Facebook Ads helped the social network generate record fourth quarter revenue, and according to an advertiser, his $ 640,000 was a complete waste.
Raaj Kapur Brar runs various online fashion magazines, and like many other publishers, wanted to get new fans and drive traffic to his sites.
However, according to Brar, Facebook delivered thousands of fake likes and clicks. This isn’t the first time that such claims have been made.
According to the social network’s recent report, 0.4 to 1.2 percent of worldwide monthly active users are spammers. This includes fake accounts, and means nearly 15 million accounts on the high end.
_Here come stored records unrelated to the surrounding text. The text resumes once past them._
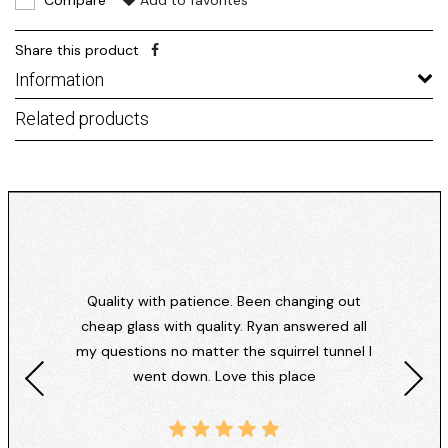
Compare
Add to favorites
Share this product
Information
Related products
Quality with patience. Been changing out
cheap glass with quality. Ryan answered all
my questions no matter the squirrel tunnel I
went down. Love this place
Brar saw promise with Facebook Ads back in 2012 when he ran a small beta test after being trained at Facebook’s Toronto office.
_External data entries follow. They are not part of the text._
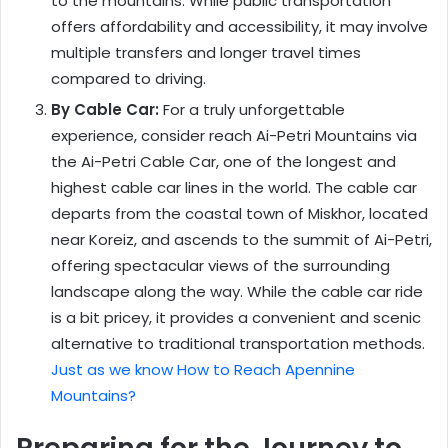
to the mountains. While public transportation
offers affordability and accessibility, it may involve
multiple transfers and longer travel times
compared to driving.
By Cable Car:
For a truly unforgettable
experience, consider reach Ai-Petri Mountains via
the Ai-Petri Cable Car, one of the longest and
highest cable car lines in the world. The cable car
departs from the coastal town of Miskhor, located
near Koreiz, and ascends to the summit of Ai-Petri,
offering spectacular views of the surrounding
landscape along the way. While the cable car ride
is a bit pricey, it provides a convenient and scenic
alternative to traditional transportation methods.
Just as we know How to Reach Apennine
Mountains?
Preparing for the Journey to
Soon, he’d launch a major campaign, which he says was closely monitored with Bitly and Google Analytics.
Here’s where things allegedly went wrong:
“Facebook’s analytics said the campaign sent him five times the number of clicks he was seeing arrive on his sites. There was a reasonable discrepancy between the Bitly and Google numbers, Brar says, but not the five-fold margin between Google’s and Facebook’s click counts.”
According to Brar, Facebook said it delivered 606,000 clicks to his websites, but he only actually saw 160,000 clicks.
Brar stuck with the campaign, setting a budget of up to $ 100,000 per day, and eventually called it quits:
“I don’t know what to say, right? This is a huge loss. This ran for four days, then we just stopped the campaign.”
Combined with other efforts, he claims he spent around $ 640,000 on Facebook Ads.
While it’s possible that Brar’s claims of Facebook delivering fake likes and clicks are true, the fact remains that the campaign ran for several days with a huge budget behind it.
Brar allowed the campaign to keep running, and the money to be put behind it.
Through it all, Business Insider makes an important distinction:
“Nonetheless, a badly targeted campaign can generate huge numbers of fake fans and bogus likes. This appears to be what happened to Brar.”
In a way, advertising is a more sophisticated version of gambling. You put money in, and expect a return.
Unfortunately, many never see a return on that money, and are left with nothing to show for their effort.
Brar’s case is a reminder for all businesses to start off small with the most effective strategies in place than to go all in on red.